C’est un bel après-midi de juin, pour une fois le soleil
donne sur la capitale mais malgré tout, l’heure est au cinéma. Il est 16h
passées, vous vous trouvez dans le quartier d’Odéon et vous entrez dans un
cinéma qui joue « The Dictator » de Larry Charles, la nouvelle farce
de Sacha Baron Cohen. Vous vous dites qu’avec le beau temps qui se fait rare,
cette journée ensoleillée, couplée avec l’entrée en piste de la Fête du Cinéma
le lendemain fera que peut-être, pour un samedi après-midi, il n’y aura pas
tant de monde au cinéma.
Dans les premières minutes qui suivent votre entrée en
salle, effectivement, la salle, grande pour accueillir le film le plus
populaire de la semaine parmi les nouveautés, n’est pas surpeuplée. Mais la
séance n’est prévue que dans quinze minutes, et après tout, elle aura le temps
de se remplir peu à peu. C’est une de ces salles des années 70 ou 80, conçues
de cette façon étrange que l’on aimait concevoir les salles à l’époque, l’écran
haut perché et les rangées de fauteuils en pente ascendante vers lui. Le genre
de salle que vous n’aimez probablement pas parce que le rapport à l’écran y est
froid et distant quand vous l’aimez englobant, proche, intime. Mais assis à
votre 5ème rang favori pour une comédie futile, cela conviendra
bien.
Les minutes passent et la salle se remplit effectivement.

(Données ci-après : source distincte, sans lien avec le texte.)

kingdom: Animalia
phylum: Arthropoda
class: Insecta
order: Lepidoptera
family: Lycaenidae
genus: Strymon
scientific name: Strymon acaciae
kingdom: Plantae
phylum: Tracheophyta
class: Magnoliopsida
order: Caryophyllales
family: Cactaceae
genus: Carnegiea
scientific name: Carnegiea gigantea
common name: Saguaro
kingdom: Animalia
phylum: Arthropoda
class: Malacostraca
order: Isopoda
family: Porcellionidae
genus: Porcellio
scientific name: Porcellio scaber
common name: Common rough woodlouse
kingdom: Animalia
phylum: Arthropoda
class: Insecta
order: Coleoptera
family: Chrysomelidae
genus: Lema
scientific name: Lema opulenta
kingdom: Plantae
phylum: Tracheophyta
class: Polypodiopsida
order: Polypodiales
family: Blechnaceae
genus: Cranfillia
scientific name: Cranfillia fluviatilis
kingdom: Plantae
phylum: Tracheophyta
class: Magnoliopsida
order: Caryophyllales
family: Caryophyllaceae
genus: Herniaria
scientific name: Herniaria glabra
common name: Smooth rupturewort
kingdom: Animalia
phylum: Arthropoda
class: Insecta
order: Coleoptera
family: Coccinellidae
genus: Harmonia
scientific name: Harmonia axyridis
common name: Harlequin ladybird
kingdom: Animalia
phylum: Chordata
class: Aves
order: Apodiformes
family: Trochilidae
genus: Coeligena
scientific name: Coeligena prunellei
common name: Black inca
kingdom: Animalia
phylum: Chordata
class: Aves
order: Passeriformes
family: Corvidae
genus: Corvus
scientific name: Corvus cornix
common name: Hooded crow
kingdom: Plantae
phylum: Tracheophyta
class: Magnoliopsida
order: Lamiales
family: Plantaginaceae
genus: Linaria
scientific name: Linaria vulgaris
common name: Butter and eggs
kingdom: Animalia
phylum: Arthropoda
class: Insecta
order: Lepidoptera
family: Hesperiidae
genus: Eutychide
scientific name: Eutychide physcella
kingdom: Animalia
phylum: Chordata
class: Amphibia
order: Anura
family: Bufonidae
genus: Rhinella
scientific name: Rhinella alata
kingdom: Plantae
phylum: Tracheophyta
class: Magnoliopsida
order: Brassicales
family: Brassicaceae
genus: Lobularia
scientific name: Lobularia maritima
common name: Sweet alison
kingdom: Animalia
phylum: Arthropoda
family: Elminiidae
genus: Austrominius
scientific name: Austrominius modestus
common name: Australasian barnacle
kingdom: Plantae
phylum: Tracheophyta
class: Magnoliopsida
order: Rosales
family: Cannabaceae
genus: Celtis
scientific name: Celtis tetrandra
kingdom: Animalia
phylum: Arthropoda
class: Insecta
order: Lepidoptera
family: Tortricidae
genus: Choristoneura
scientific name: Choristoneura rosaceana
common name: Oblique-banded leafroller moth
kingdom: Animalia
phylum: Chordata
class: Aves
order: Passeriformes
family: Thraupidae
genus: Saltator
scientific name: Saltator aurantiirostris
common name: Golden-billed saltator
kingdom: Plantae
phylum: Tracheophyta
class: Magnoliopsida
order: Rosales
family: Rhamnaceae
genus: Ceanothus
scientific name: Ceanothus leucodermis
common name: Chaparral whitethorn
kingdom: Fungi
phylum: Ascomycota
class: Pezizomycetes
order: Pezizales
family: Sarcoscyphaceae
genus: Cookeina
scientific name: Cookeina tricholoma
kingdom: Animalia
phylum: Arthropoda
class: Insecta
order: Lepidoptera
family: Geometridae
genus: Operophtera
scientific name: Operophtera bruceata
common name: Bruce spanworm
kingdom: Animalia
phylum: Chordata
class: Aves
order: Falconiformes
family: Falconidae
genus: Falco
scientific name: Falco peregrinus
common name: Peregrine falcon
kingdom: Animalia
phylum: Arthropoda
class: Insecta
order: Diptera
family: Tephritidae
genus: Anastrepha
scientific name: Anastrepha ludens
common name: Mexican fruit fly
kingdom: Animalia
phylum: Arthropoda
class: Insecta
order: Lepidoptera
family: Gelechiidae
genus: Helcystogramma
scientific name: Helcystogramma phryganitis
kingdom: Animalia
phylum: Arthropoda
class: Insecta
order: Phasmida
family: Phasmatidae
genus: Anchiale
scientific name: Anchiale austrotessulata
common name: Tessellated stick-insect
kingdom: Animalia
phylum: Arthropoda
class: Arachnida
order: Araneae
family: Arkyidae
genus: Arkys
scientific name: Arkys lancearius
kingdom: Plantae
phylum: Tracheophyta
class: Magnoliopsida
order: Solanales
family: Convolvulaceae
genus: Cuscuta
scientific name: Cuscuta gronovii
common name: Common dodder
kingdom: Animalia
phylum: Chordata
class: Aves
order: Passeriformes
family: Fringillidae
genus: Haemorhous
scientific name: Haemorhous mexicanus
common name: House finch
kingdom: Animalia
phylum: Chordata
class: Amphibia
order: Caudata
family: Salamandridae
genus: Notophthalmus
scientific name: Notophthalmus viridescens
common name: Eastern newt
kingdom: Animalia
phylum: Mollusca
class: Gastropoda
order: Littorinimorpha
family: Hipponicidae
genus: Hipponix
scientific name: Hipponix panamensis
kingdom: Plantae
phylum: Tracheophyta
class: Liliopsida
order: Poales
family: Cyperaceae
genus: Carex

Devant vous, deux gamins à peine assez âgés pour être appelés adolescents. Et
puis tout à coup, une conversation qui se tient dans votre dos attire votre
attention. Il va bientôt être 16h30, les bandes annonces ne vont pas tarder à
être projetées, mais quelques mots échangés vous intéressent soudainement plus
que ce qui pourrait potentiellement apparaître à l’écran. C’est un jeune couple
qui discute, et par jeune, il faut entendre adolescent, 17 ans peut-être.
Le mot qui a attiré votre attention, c’est Submarine. Il a attiré votre attention,
parce que ce mot renvoie à l’un de vos coups de cœur de l’année dernière au cinéma. Il a attiré votre attention
parce que pour vous, Submarine est un bijou de cinéma. Alors vous tendez l’oreille quand vous entendez
l’adolescente prononcer ce mot. Vous tendez l’oreille et tout à coup, le cœur
qui s’était mis à battre la chamade à la simple évocation du film de Richard
Ayoade se fait soudain triste.
« L’année dernière j’étais allée voir un film,
« Submarine » ça s’appelait. On était arrivé en retard. Pwaaaaa
c’était naze.
- C’était ptet parce que vous aviez raté le début nan ?
- Ouais c’est vrai que ça a pas aidé, on a quand bien
raté un quart d’heure du film. Du coup au début on savait pas trop. Mais quand
on a compris de quoi ça parlait, nan c’était vraiment trop naze ».
C’était une conversation entendue par-dessus l’oreille.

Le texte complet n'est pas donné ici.